DATA SECTION —
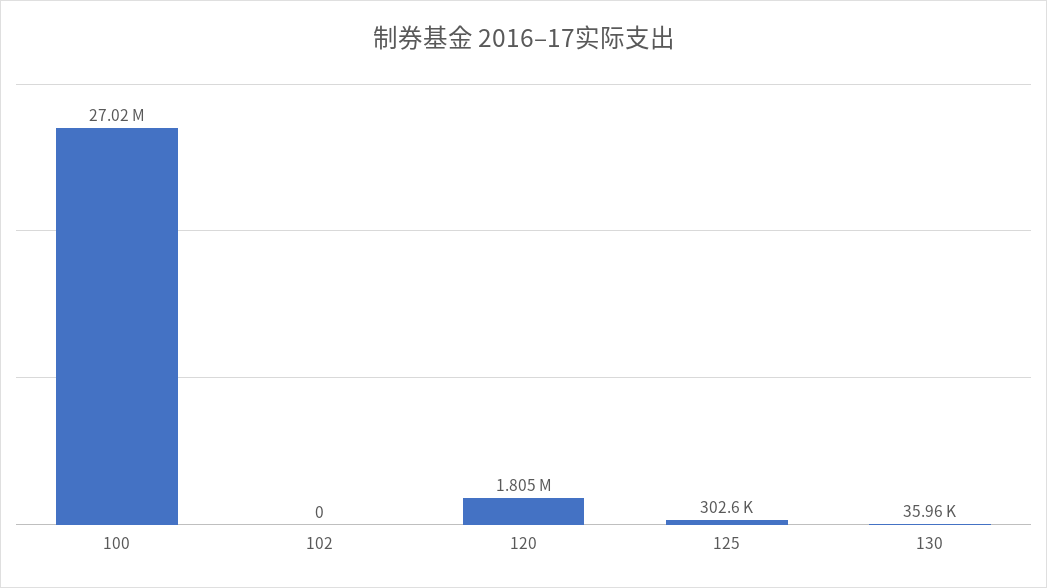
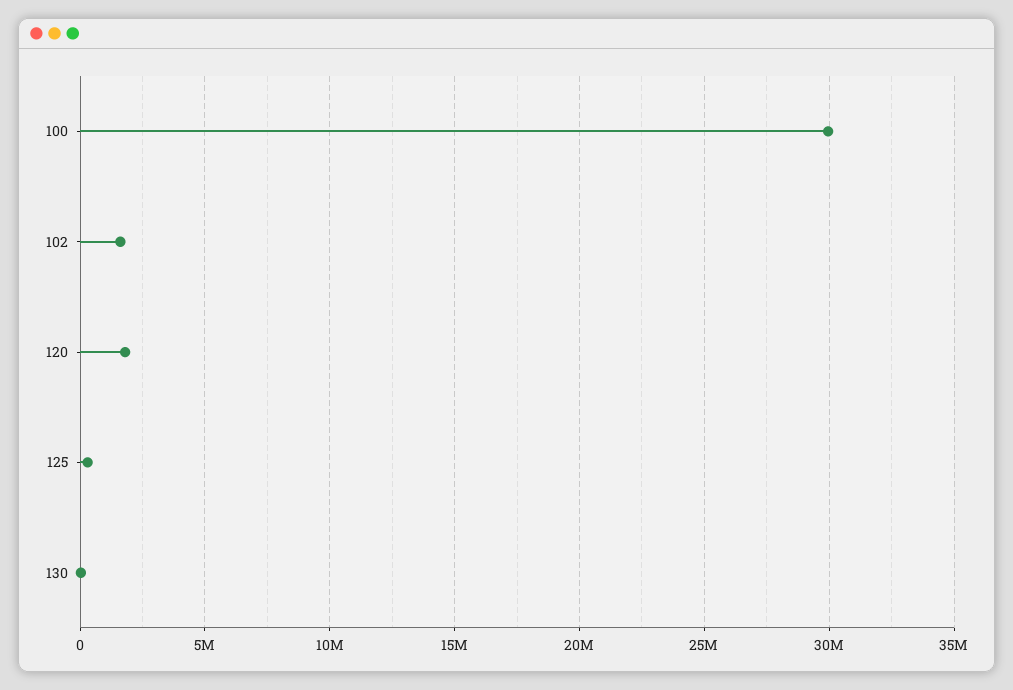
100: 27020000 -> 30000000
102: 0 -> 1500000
* * *
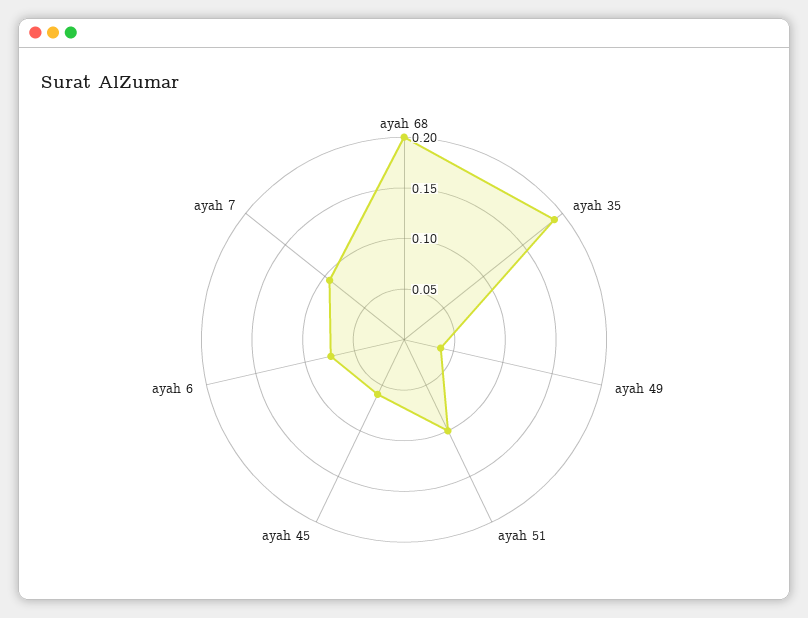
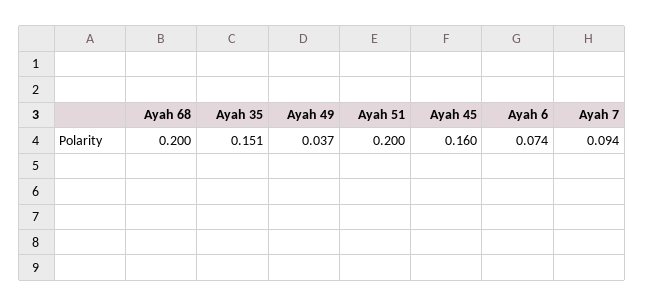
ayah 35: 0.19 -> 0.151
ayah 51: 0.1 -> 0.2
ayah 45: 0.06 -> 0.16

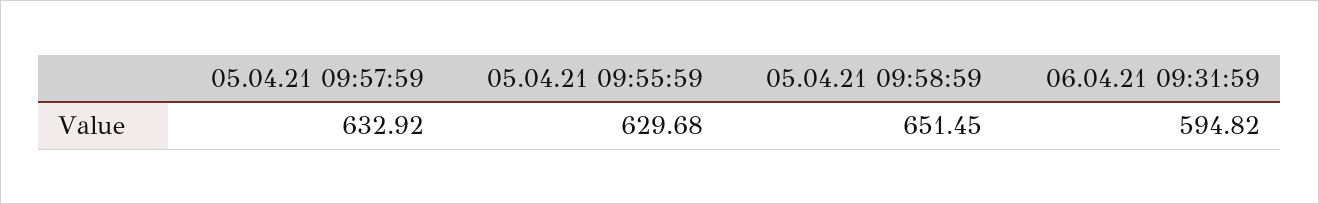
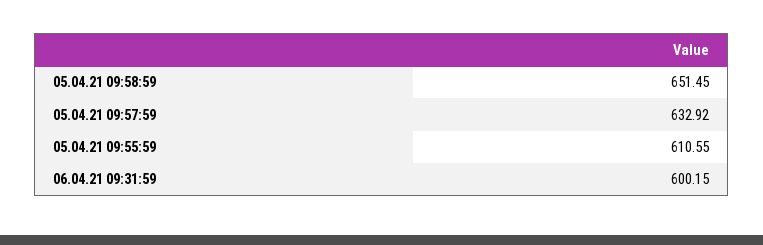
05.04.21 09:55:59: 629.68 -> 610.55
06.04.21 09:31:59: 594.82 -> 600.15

WHAT YOU ARE ASKED TO DO — Copy each line of the entries in which the string "ayah" is found.

ANSWER TO THE EXERCISE —
ayah 35: 0.19 -> 0.151
ayah 51: 0.1 -> 0.2
ayah 45: 0.06 -> 0.16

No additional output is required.